Chinatagebuch 9 : So schmeckt das echte China

Zwischen Tai Chi und spektakulären Essgewohnheiten: Unsere Reiseautorin reist weiter in den Süden Chinas.

Christina Franzisket
Gecko am Spieß.
Gecko am Spieß.Foto: Christina Franzisket

Guangzhou, wieder eine Stadt mit Hochhäusern, blinkenden Einkaufsmeilen, weitläufigen Parks und Baustellen soweit das Auge reicht. Das Klima ist tropisch, 37 Grad und 90 Prozent Luftfeuchtigkeit. Guangzhou ist Hauptstadt der Kanton-Provinz, liegt am Perlfluss und ist Industrie und Exportstadt.
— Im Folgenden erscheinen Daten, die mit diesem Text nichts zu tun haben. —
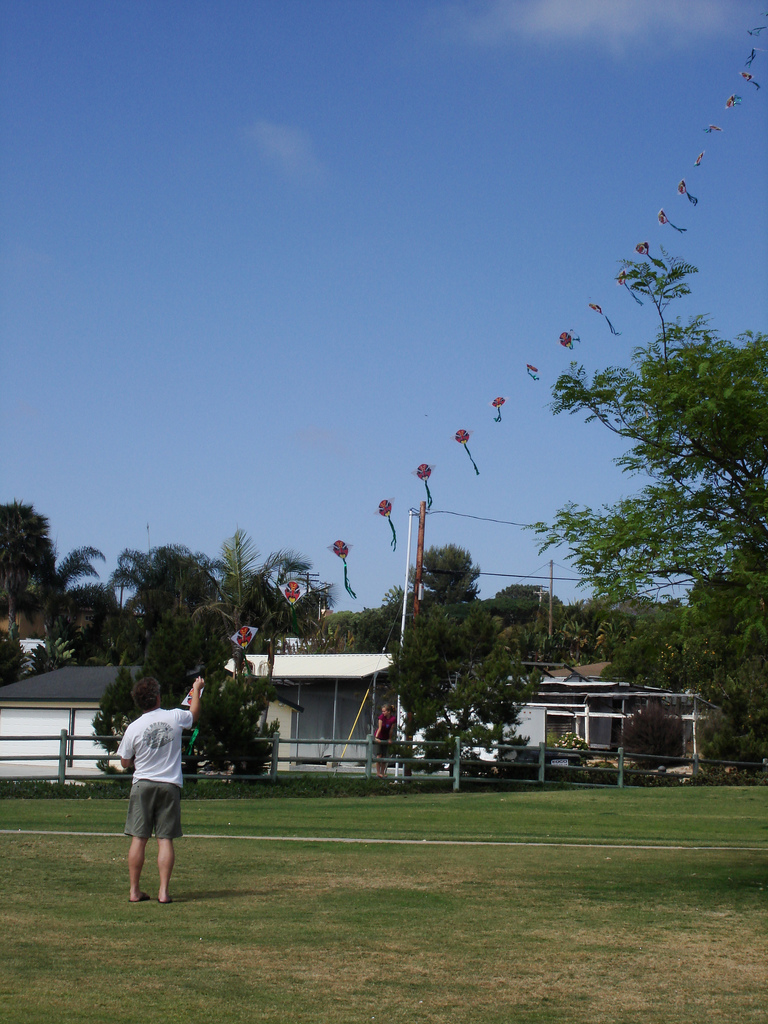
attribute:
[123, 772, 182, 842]
pants — gray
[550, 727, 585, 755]
plant — white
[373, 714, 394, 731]
shirt — red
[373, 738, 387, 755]
shorts — green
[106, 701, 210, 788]
shirt — gray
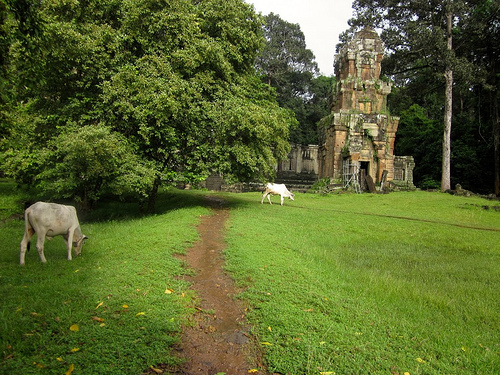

Langsam, mit voller Körperspannung bewegen sich vier alte Chinesinnen im Schatten. Konzentriert führen sie Arme und Beine in die gleiche Richtung. Das Schwert in der Hand schwingt mit, sticht in die Luft. Tai Chi in den Morgenstunden ist sehr beliebt bei den Chinesen. Auf unserem Spaziergang durch den Park von Guangzhou sehen wir viele Menschen diese langsame und kraftvolle Sportart ausüben. Allein und versteckt inmitten des tropischen Grün oder in Gruppen mit Zuschauern.

Die Chinesen sehen hier anders aus als etwa in Peking. Ihre Haut ist braun und ihre Gesichter anders geformt. Etwas weniger rund, die Wangenknochen wirken markanter. Hier im Süden Chinas sind die Essgewohnheiten noch spektakulärer: Auf einem Markt entdecken wir getrocknete Tausendfüßler, Schlangen steif wie Stöcke, gepresste Echsen und lebendige Skorpione. Ling erklärt uns, dass diese Tiere und Insekten als Medizin und als Gewürz in Gerichten gebraucht werden.

Am Abend schlendern wir durch die Einkaufsmeile von Guangzhou und besuchen ein kantonesisches Restaurant. Was hier auf den Tisch kommt, lässt uns alle unsere Langnasen rümpfen. Die typischen Dim Sums, kleine gefüllte Teigtaschen probieren wir noch mutig. Der undefinierbare Inhalt schmeckt interessant, leicht fischig. Die Kantonküche ist nicht scharf und wenig gewürzt. Wir bekommen eine Schale voller Nudeln, die nach Schweißfüßen riecht, sowie fünf Bambusschalen mit Knochen und Fleisch, dass nicht zu kauen ist. "Das ist echtes kantonesisches Frühstück", strahlt unsere lokale Reiseleitung. Ling, die unsere westlichen Essgewohnheiten kennt, schlägt die Hände über dem Kopf zusammen. Wir wollten es ja wissen, wie es schmeckt, das echte China.

Ein Bund Tausendfüßler, bitte.
Ein Bund Tausendfüßler, bitte.Foto: Christina Franzisket

Von Guangzhou aus brauchen wir mit dem Zug nur noch zwei Stunden bis nach Hongkong, unserer letzten Station. Hongkong ist seit 1997 eine Sonderwirtschaftszone, mit eigener Währung und eigenen Regeln. Wir müssen aus China ausreisen.

Der Abschied von Ling fällt uns allen sehr schwer. Sie darf nicht mitkommen, bräuchte ein Visum für Hongkong, das bekäme sie nicht so einfach.

Sie umarmt uns alle einzeln und macht sich auf ihren Heimweg. 21 Stunden Zugfahrt zurück nach Peking.